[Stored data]
--- START ---
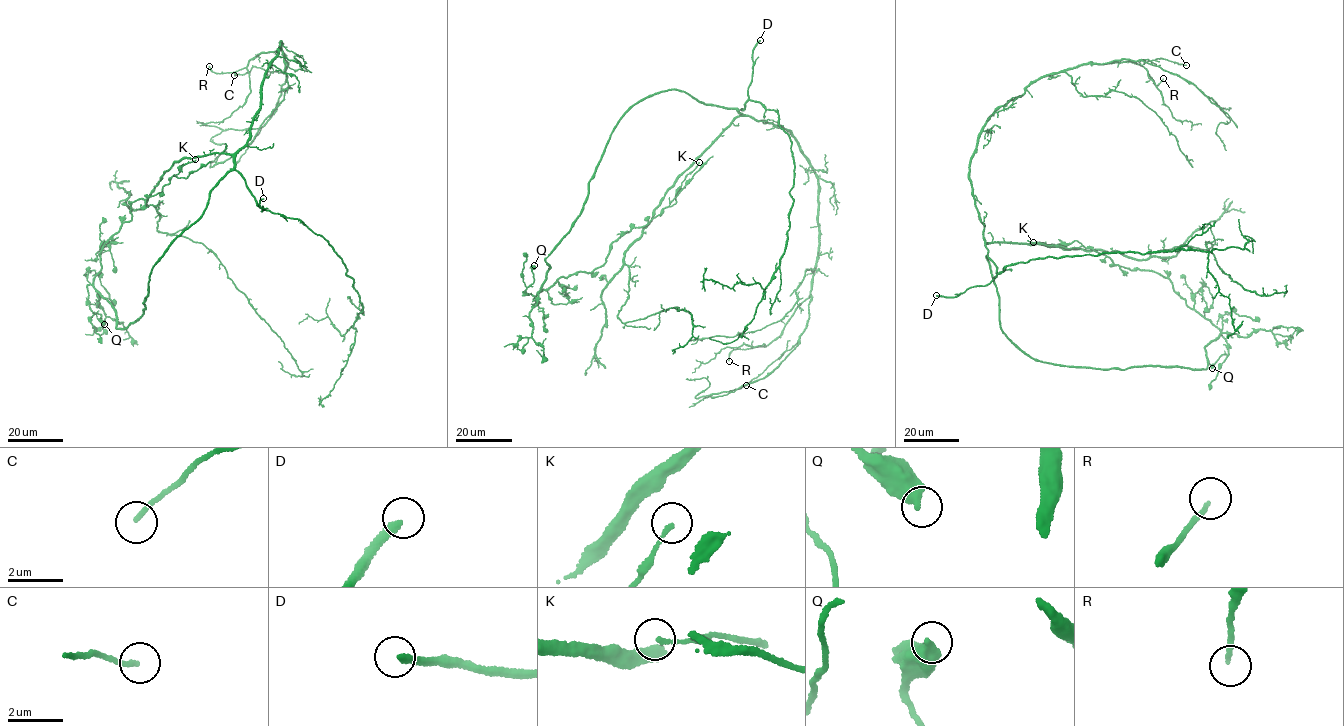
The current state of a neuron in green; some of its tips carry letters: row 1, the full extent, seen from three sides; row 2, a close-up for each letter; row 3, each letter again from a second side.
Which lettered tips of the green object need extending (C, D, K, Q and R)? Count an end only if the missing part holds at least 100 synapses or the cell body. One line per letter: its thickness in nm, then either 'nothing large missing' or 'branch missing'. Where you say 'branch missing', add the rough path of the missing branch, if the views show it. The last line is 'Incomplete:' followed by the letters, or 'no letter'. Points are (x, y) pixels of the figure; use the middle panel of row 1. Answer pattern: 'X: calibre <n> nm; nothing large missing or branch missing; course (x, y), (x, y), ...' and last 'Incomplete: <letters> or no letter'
C: calibre 170 nm; nothing large missing
D: calibre 240 nm; branch missing; course (760, 40), (773, 37), (788, 46), (814, 50), (831, 47), (835, 36)
K: calibre 130 nm; nothing large missing
Q: calibre 400 nm; nothing large missing
R: calibre 140 nm; nothing large missing
Incomplete: D

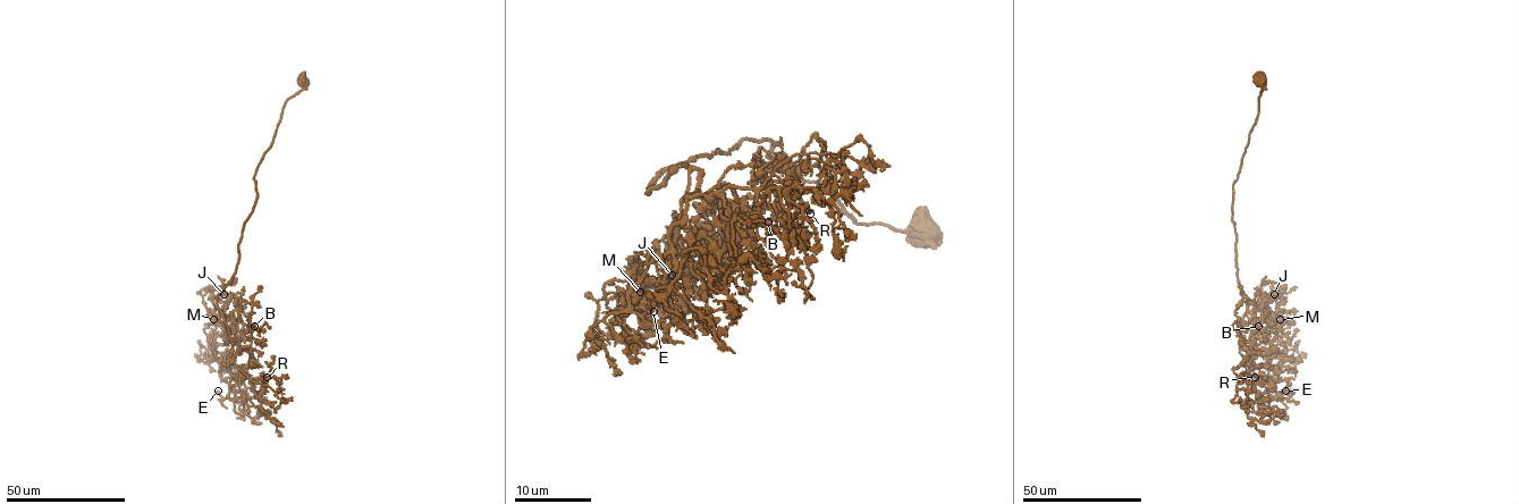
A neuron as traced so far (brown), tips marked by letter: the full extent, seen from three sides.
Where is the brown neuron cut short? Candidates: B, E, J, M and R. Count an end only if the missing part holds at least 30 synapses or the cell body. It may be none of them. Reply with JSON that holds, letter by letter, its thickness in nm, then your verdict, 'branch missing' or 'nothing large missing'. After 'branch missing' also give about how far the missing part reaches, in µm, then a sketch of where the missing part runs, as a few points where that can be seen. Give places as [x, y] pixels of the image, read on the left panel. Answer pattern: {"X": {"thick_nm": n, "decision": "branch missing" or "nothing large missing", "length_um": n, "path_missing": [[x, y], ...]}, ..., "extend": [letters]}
--- END ---
Work instruction
Transcribe the lines above exactly, setting aside any picture among them.

Answer section
The current state of a neuron in green; some of its tips carry letters: row 1, the full extent, seen from three sides; row 2, a close-up for each letter; row 3, each letter again from a second side.
Which lettered tips of the green object need extending (C, D, K, Q and R)? Count an end only if the missing part holds at least 100 synapses or the cell body. One line per letter: its thickness in nm, then either 'nothing large missing' or 'branch missing'. Where you say 'branch missing', add the rough path of the missing branch, if the views show it. The last line is 'Incomplete:' followed by the letters, or 'no letter'. Points are (x, y) pixels of the figure; use the middle panel of row 1. Answer pattern: 'X: calibre <n> nm; nothing large missing or branch missing; course (x, y), (x, y), ...' and last 'Incomplete: <letters> or no letter'
C: calibre 170 nm; nothing large missing
D: calibre 240 nm; branch missing; course (760, 40), (773, 37), (788, 46), (814, 50), (831, 47), (835, 36)
K: calibre 130 nm; nothing large missing
Q: calibre 400 nm; nothing large missing
R: calibre 140 nm; nothing large missing
Incomplete: D

A neuron as traced so far (brown), tips marked by letter: the full extent, seen from three sides.
Where is the brown neuron cut short? Candidates: B, E, J, M and R. Count an end only if the missing part holds at least 30 synapses or the cell body. It may be none of them. Reply with JSON that holds, letter by letter, its thickness in nm, then your verdict, 'branch missing' or 'nothing large missing'. After 'branch missing' also give about how far the missing part reaches, in µm, then a sketch of where the missing part runs, as a few points where that can be seen. Give places as [x, y] pixels of the image, read on the left panel. Answer pattern: {"X": {"thick_nm": n, "decision": "branch missing" or "nothing large missing", "length_um": n, "path_missing": [[x, y], ...]}, ..., "extend": [letters]}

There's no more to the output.